Ganz ehrlich gefragt: Wer von Ihnen glaubt, dass diese Zahlen in den kommenden Monaten rückläufig sein werden? Das werden sie nicht, sie werden steigen. Und was Armut für Menschen bedeutet, das zeigt aktuell ganz gut ein Projekt an der HAW. Oder sprechen Sie einfach mal unvoreingenommen mit Armutsbetroffenen aus Ihrem Umfeld.

Die soziale Infrastruktur in dieser Stadt ist seit Jahren auf Kante genäht. Das bedeutet unsere Beratungs- und Versorgungsangebote haben auf dem Niveau des Status Quo schlicht nicht die Kapazitäten um die Aufgaben zu bewältigen, die vor uns stehen.

Gibt es im ASD Planungen, wie mit dem vorhersehbaren größer werdenden Beratungsbedarf in den Quartieren umgegangen werden soll? Werben Sie hierfür beim Senat zusätzliche Stellen ein, die etwa vor einem Monat hätten ausgeschrieben werden müssen, damit die Kolleg*innen rechtzeitig eine Verstärkung sein können?

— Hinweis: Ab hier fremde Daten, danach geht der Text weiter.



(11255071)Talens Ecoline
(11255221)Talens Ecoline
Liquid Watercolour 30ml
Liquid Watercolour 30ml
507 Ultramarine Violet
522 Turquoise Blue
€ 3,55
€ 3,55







Hat man überlegt, dass das Sparen an Heizen und Lebensmitteln zuhause dafür sorgt, dass Eltern ihre Kinder vermehrt in Öffentliche Angebote schicken? Bildet das unsere Jugendhilfeplanung ab, kümmern wir uns um die Ressourcen, um das aufzufangen?

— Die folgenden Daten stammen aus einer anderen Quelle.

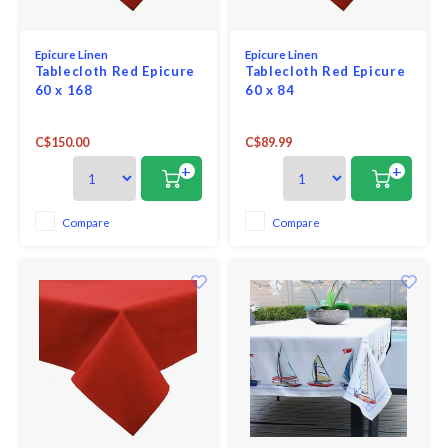
Epicure Linen
Epicure Linen
Tablecloth Red Epicure
Tablecloth Red Epicure
60 x 168
60 x 84
C$150.00
C$89.99
+
+
Compare
Compare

Die Ampel will den Kreis der Wohngeldberechtigten erhöhen. Was bedeutet das für die Anzahl der Wohnberechtigten in Wandsbek und vor allem für das Fachamt Grundsicherung und Soziales. Laufen die Vorbereitungen, um das erwartbare höhere Fallaufkommen bei den Themen Wohngeld und Grundsicherung bearbeiten zu können?

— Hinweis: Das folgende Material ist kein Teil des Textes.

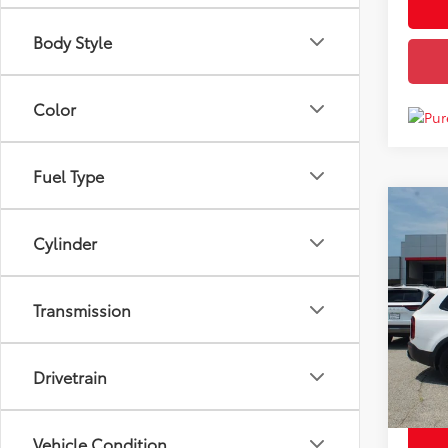
Body Style
Color
Fuel Type
Co
Price
Used
Cylinder
EX
Docum
Disco
VIN:
5
Transmission
Model
Chuck'
87,9
mi
Drivetrain
Vehicle Condition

Und ganz platt gefragt: Wie steht es eigentlich mit der Umsetzung der Ziele des integrierten Klimaschutzkonzeptes. Wie weit sind wir da gerade? Es gibt eine neue Energieeinsparungsverordnung, wie wird die umgesetzt.

Es gibt, und das gilt auch für Hamburg Wandsbek, viele Menschen, die Not leiden. Und es werden in absehbarer Zeit noch mehr Menschen in Not geraten. Diese Menschen verdienen unsere Hilfe und ich kann nur hoffen, dass Sie mir gleich ihren fast fertig ausgereiften Plan präsentieren können, wie Sie das bewerkstelligen. Denn die Zeit wird knapp.